Ger ve say tekniği, postüral ve yapısal problemlere sebep olan nöromüsküler refleksleri düzelmeye odaklanır. Ağrıyı tetikleyen noktaları hedef alan bu teknikte doktor, hassasiyetin azaldığı en rahat pozisyonu yakalar. Kişi, yaklaşık 90 saniye boyunca bu pozisyonda tutulur. Bu sürede hafif gerilme ve asemptomatik gerginlik meydana gelir. Hasta yavaş yavaş pozisyondan çıkarılır ve vücut kaslarının normal gerginlik seviyesine dönmesi sağlanır. Oluşan kas gerginlikleri, iyileşme aşamalarını da belirler. Ger ve say yöntemi diğer tedavilerin yanıt vermediği, çok hassas sırt rahatsızlıkları ile akut problemlerde tercih edilir.
Manuel terapi ya da tedavi, kas ve iskelet sistemini ilgilendiren tüm rahatsızlıklarda uygulanabilen ve tamamiyle kanıta dayalı tıp bilgileri ile yapılan tedavi şeklidir. Diğer bir deyişle fizik tedaviyi içine alan tüm hastalıklarda manuel terapi uygulaması yapılır.
Manuel terapi, elle yapıldığı için “elle tedavi” adını almıştır. Pek çok ülkede yüzyıllardır uygulanan bu tedavi yöntemi, tıp camiasına bilimsel olarak girmiş ve bir bilim dalı haline gelmeyi başarmıştır.
Manuel terapiye başlanmadan önce uzman doktor olası riskleri önlemek adına terapi uygulanacak alanın tüm kas, kemik ve sinir hasarlarını tespit etmek için ayrıntılı bir değerlendirme gerçekleştirir. Bu tedavide temel amaç herhangi bir ilaç kullanılmadan tamamen el ile uygulanan bası ve germe tekniklerinin kullanılmasıdır. Bu sayede bazı tedavilerde engel teşkil eden kalp, şeker, tansiyon gibi hastalıklar, manuel terapi de herhangi bir sorun teşkil etmez.

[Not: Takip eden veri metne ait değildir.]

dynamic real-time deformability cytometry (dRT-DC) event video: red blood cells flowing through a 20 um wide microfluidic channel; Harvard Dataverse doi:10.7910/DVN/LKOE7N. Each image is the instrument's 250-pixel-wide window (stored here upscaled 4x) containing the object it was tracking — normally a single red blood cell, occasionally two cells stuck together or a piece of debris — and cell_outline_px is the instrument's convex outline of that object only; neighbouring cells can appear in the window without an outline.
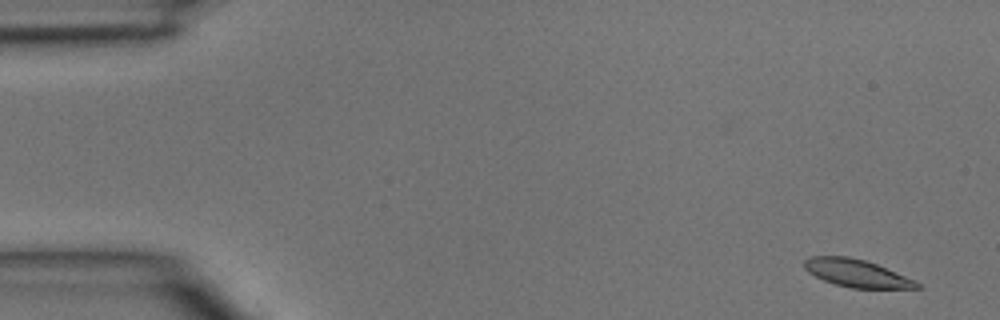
{"species": "common noctule bat (a hibernating species)", "species_latin": "Nyctalus noctula", "temperature_condition": "room temperature", "stored_images_in_passage": 45, "camera_frame_rate_fps": 3000, "um_per_image_px": 0.085, "animal": {"sex": "male", "body_mass_g": 15.6}, "frame": {"image": 1, "passage_image": 3, "time_ms": 0.667, "image_size_px": [1000, 320], "cell_outline_px": [[920, 288], [852, 288], [836, 284], [824, 280], [808, 272], [804, 268], [804, 260], [808, 256], [848, 256], [864, 260], [876, 264], [916, 280], [920, 284]], "centroid_in_image_um": [72.8, 23.21], "position_along_channel_um": 12.2, "area_um2": 17.98}}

Manuel terapi uygulamalarında en önemli husus uzman bir doktor tarafından uygulanmasıdır. Tıp eğitimi olmayan, yeterli deneyim, bilgi ve yetkinlikten uzak kişiler hastayı yanlış değerlendirebilecekleri için yarardan çok zarara neden olabilirler. Hatta tedavi esnasında oluşabilecek komplikasyonlara karşı ne yapacaklarını da bilemeyeceklerinden ciddi sakatlık riskleri ortaya çıkabilir. Bu nedenle sadece uzman ellerde uygulandığı taktirde, manuel terapi zararları olmayan, pek çok fayda sunan bir tedavi şeklidir.